Adolescence is a tough developmental stage because during this part of their life kids are pulled in opposite directions. They have one foot still in childhood, with all the dependence of that age, and the other foot in adulthood,  stepping toward independence. Adolescents are given the task of acquiring a sense of individuality while also maintaining a close relationship with their parents. They are expected to take on some adult responsibilities while not yet being given adult privileges. Not surprisingly, adolescence is a difficult and confusing time for kids.

To handle this paradoxical stage of development, the adolescent brain grows a whole new set of brain genes. These particular genes have been present but quiet since birth, waiting to switch on during puberty. Neuronal growth and pruning occur in adolescents at a level unmatched since their early development in the womb.

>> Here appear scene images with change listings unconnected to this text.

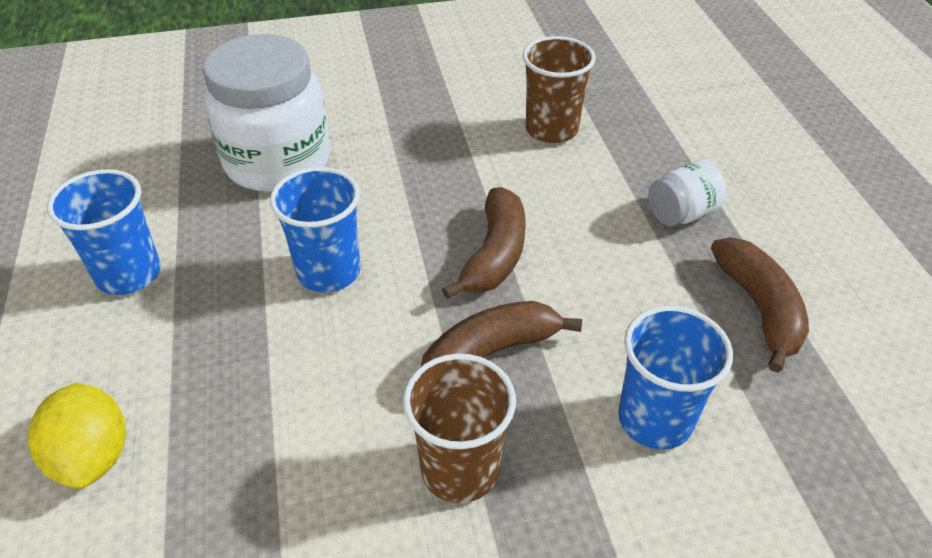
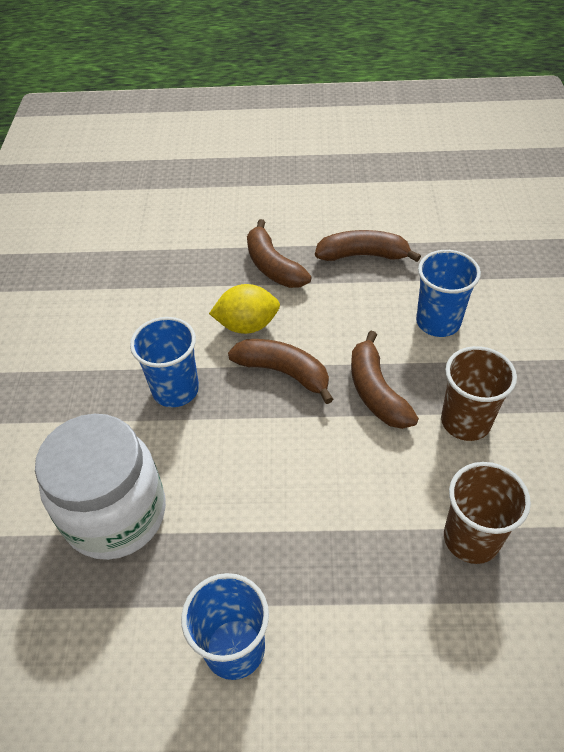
camera: 75 degrees left, 5 degrees up
(93, 456) = (437, 660): yellow lemon -> yellow lemon (247, 325)
(329, 271) = (274, 481): blue cup -> blue cup (175, 390)
(551, 129) = (154, 312): brown cup -> brown cup (471, 538)
(681, 214) = (273, 266): white jar -> brown banana

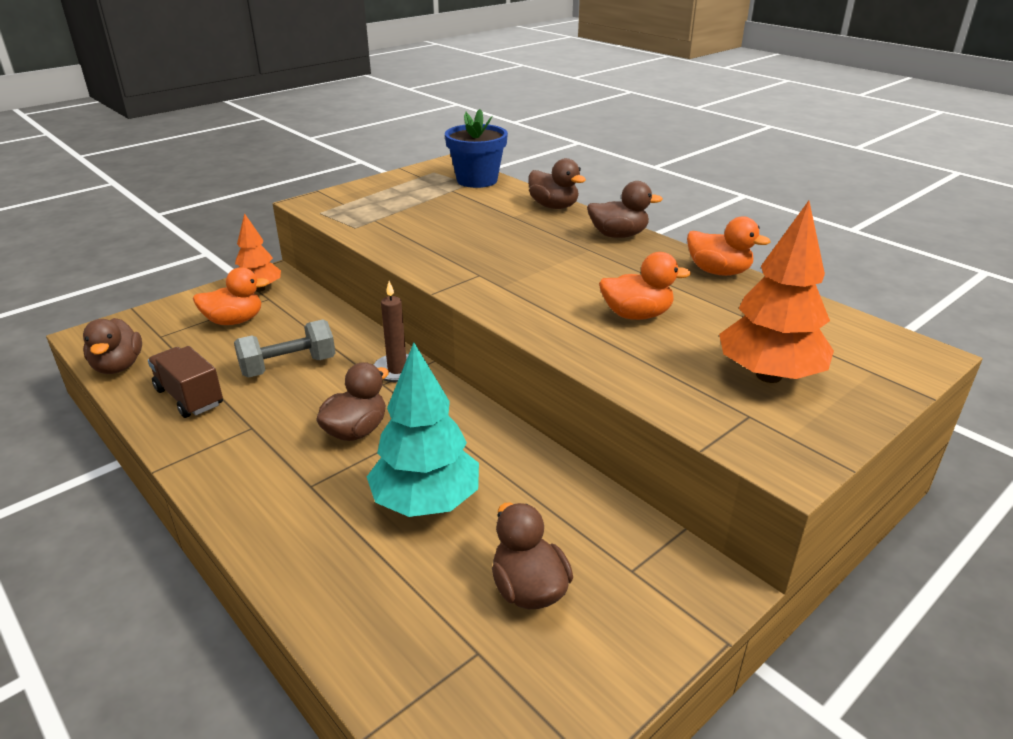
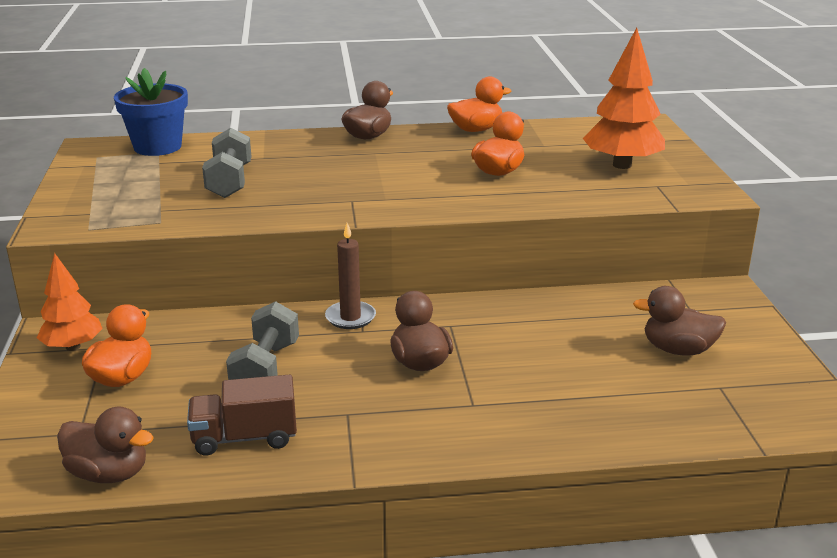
camera: 55 degrees left, 5 degrees down
(426, 502) = (550, 359): turquoise tree -> none
(451, 222) = (230, 182): none -> grey dumbbell
(554, 206) = (274, 138): brown duck -> none

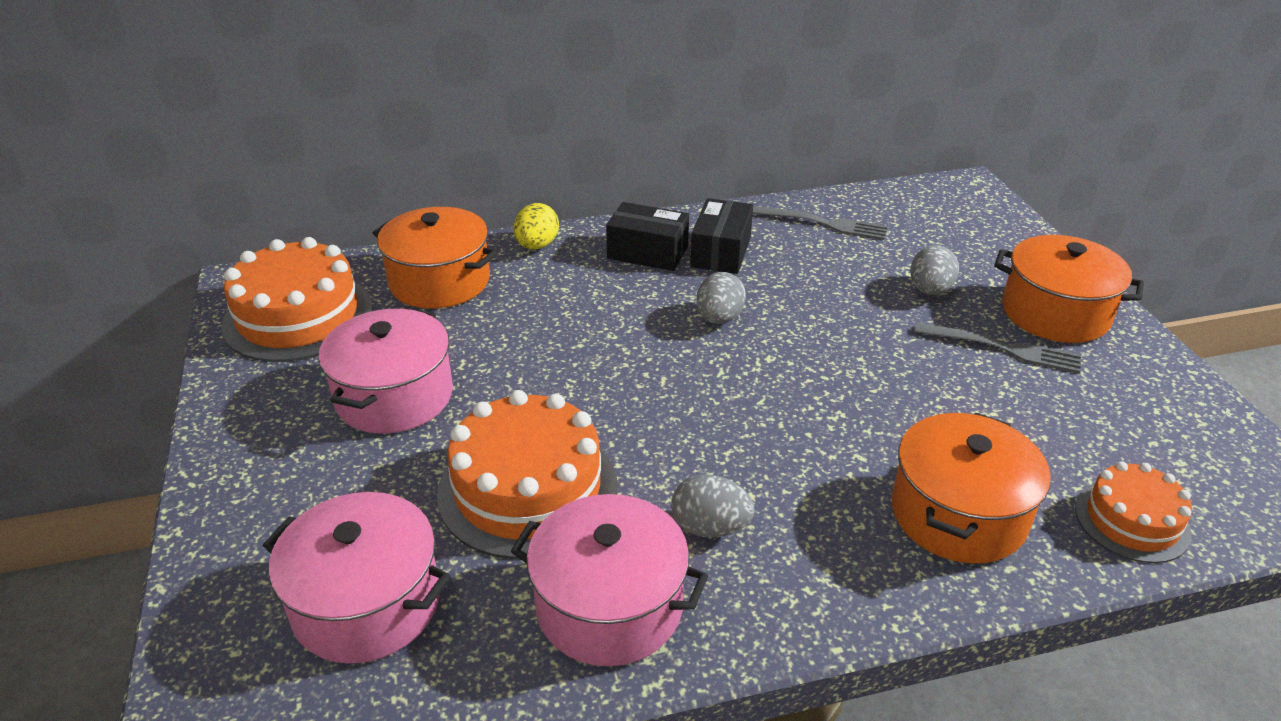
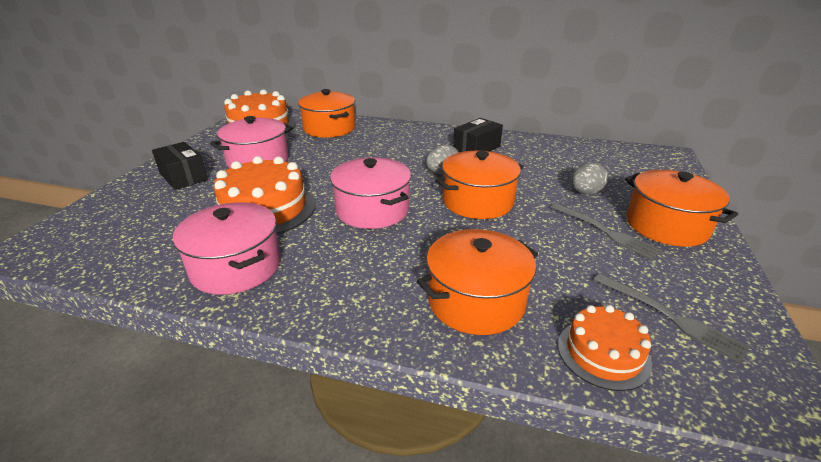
camera: 30 degrees right, 5 degrees down
(367, 603) = (147, 226): pink pot -> pink pot (372, 210)
(537, 245) = (388, 126): yellow egg -> none
(647, 252) = (437, 140): black box -> black box (183, 176)
(710, 527) = (325, 254): grey egg -> none
(816, 355) = (477, 201): none -> orange pot
(825, 224) = (551, 150): grey fork -> grey fork (671, 317)

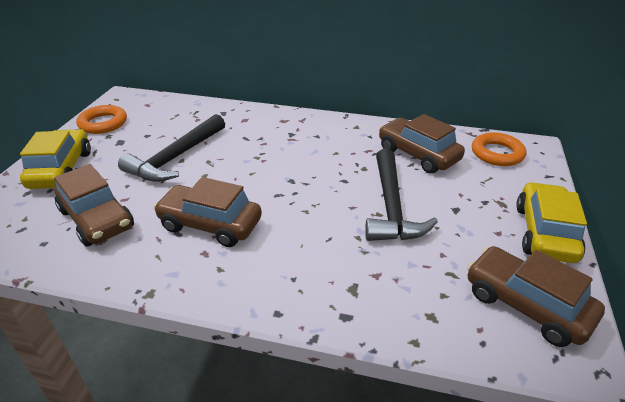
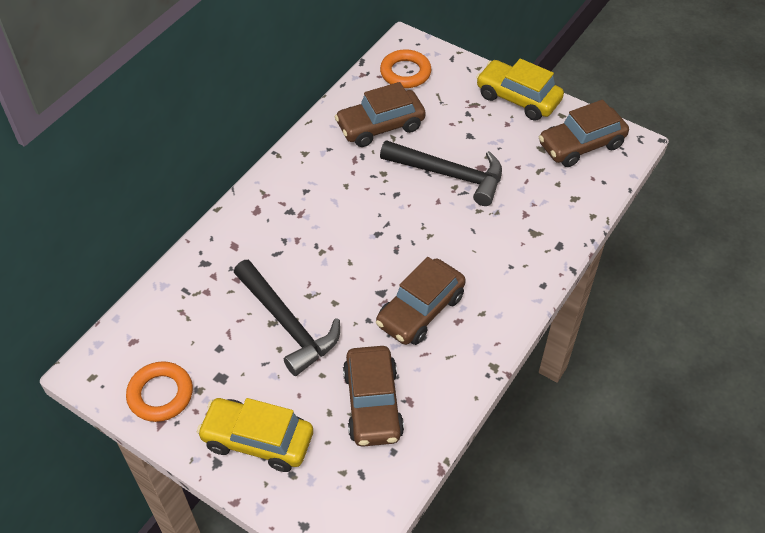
camera: 70 degrees left, 15 degrees up
(97, 219) = (373, 404): brown car -> brown car turned 105 degrees clockwise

As teenagers move into adulthood and gain the independence that goes with it, they have the potential to sculpt their brains. They can be learning educationally, socially, and personally through new experiences. Because kids tend to learn best from play, it is important to help your teen learn to play in age-appropriate ways. For some kids, that may mean reading, and for others it may mean tapping their interest in music, art, sports, science, or world geography. Evidence suggests that play-related activities are a key component in the acquisition of long-term life skills and a sense of fulfillment.

Knowledge about brain development can help parents better understand their teen’s behaviors and their teen’s abilities. Parents and teens can grow together.

More to consider: Talk and listen . . .

Be ready to talk with and listen to your teen. Evidence suggests that teens who thrive have relationships with parents and teachers who are warm, firm, and fair.